17 Ottobre 2022 – La forza della verità.

17 Ottobre 2022 – La forza della verità.

…da pag.29…

…”…Quella sera, dopo aver salutato Salvo, ero solo, gli zii erano andati via al mattino, in attesa che l’acqua bollisse per buttare gli spaghetti, avevo deciso di farli con il pesto fresco portato da zia, stavo sul divano con la televisione accesa, ma non la guardavo, c’era il telegiornale della sera, pensavo a lei, avevo il cellulare vicino, quasi come se fossi sotto l’effetto dell’ipnosi, le scrissi un messaggio

“La cioccolata senza di te si è suicidata e la mia ha avuto lo stesso destino pochi istanti dopo, ora sto preparandomi uno spaghetto al pesto, vorresti farmi compagnia? Firmato Rosario lo sbadato.”

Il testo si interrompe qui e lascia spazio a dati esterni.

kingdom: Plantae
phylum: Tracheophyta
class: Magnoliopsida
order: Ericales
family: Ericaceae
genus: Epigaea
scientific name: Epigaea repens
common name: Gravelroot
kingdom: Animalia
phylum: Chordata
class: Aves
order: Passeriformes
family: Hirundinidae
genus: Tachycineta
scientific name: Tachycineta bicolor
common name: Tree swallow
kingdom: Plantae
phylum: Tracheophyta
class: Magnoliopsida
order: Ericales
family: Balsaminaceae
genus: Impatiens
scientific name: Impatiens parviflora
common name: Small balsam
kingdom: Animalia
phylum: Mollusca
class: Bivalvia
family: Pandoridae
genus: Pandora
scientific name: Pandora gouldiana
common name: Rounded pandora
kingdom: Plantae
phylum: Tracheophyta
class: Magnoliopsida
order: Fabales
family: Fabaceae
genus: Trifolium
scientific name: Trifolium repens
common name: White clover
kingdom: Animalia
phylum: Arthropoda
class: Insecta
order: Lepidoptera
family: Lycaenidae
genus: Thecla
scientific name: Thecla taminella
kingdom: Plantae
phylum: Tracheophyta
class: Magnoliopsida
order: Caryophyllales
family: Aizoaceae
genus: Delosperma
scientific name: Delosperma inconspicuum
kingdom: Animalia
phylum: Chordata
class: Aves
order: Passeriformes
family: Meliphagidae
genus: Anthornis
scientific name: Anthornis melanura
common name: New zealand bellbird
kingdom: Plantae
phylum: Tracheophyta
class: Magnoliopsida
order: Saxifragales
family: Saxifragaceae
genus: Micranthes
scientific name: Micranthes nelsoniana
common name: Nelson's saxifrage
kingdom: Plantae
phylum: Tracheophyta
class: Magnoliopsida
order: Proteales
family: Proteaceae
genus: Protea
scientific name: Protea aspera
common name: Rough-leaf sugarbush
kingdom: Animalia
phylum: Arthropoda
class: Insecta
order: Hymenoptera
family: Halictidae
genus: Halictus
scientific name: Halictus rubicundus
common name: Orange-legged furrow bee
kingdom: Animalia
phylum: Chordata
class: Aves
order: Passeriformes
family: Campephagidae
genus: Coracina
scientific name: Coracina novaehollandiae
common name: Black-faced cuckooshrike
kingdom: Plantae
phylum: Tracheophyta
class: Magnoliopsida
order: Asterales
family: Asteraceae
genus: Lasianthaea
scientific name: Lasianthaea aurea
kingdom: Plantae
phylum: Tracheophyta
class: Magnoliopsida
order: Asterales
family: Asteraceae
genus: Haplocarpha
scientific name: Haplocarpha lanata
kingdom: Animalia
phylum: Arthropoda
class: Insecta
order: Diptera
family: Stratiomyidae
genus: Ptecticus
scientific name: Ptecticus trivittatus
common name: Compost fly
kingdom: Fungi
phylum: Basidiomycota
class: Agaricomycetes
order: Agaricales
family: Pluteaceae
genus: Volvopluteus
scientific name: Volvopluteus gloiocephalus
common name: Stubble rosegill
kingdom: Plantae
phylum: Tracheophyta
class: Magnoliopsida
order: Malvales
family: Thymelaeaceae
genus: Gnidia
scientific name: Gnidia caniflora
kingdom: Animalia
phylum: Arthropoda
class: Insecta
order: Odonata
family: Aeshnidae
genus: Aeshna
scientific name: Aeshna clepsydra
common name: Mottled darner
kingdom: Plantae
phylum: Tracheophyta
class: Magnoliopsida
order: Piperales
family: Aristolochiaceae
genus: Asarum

E lo inviai, pentendomi subito dopo per la mia sfacciataggine, guardavo se l’avesse letto, ma nulla, sentii il sibilo dell’acqua in ebollizione, stavo per alzarmi per versare la pasta, squillò il cellulare, messaggio

“Sei da solo?”

Mi bloccai

“Si”

Aspettavo, la risposta

“Non penso che sia il caso!”

Dovevo battere il ferro finche era caldo

“Prometto di mangiare solo gli spaghetti”

Non rispondeva, continuai a scrivere

“Mira so chi sei! Era solo un modo per sdrammatizzare e scusarmi per averti buttato a terra in quel modo, sono stato maldestro ma mi farebbe piacere condividere con te la mia cena, scusami se ti ho disturbato”

Non rispondeva, come un ebete tenevo il cellulare in mano, in attesa, ma nulla accadeva, si, l’aveva letto, d’un tratto il campanello d’ingresso, saltai dal divano e agguantai il citofono

– Chi è?

– Mira.

Eccitato come un bambino, versai dell’altra acqua nella pentola e corsi ad aprire il portoncino, eccola, aveva i capelli raccolti, il cappotto della mattina e un basco sulla testa per proteggersi dal freddo

– Grazie, entra!

Era titubante

– Chi ti ha detto chi ero?

Aveva le lacrime agli occhi

– Entra, per piacere e te lo dico.

L’aiutai a togliersi il cappotto, aveva una tuta rossa, si girò

– Chi?

– Salvo, ma vieni accomodati, ora ti racconto.

Mentre stava per sedersi sul divano

– Non sarei dovuta venire, ma il tuo messaggio “Mira so chi sei!”, mi ha buttata nel panico, ma forse è meglio che vada via.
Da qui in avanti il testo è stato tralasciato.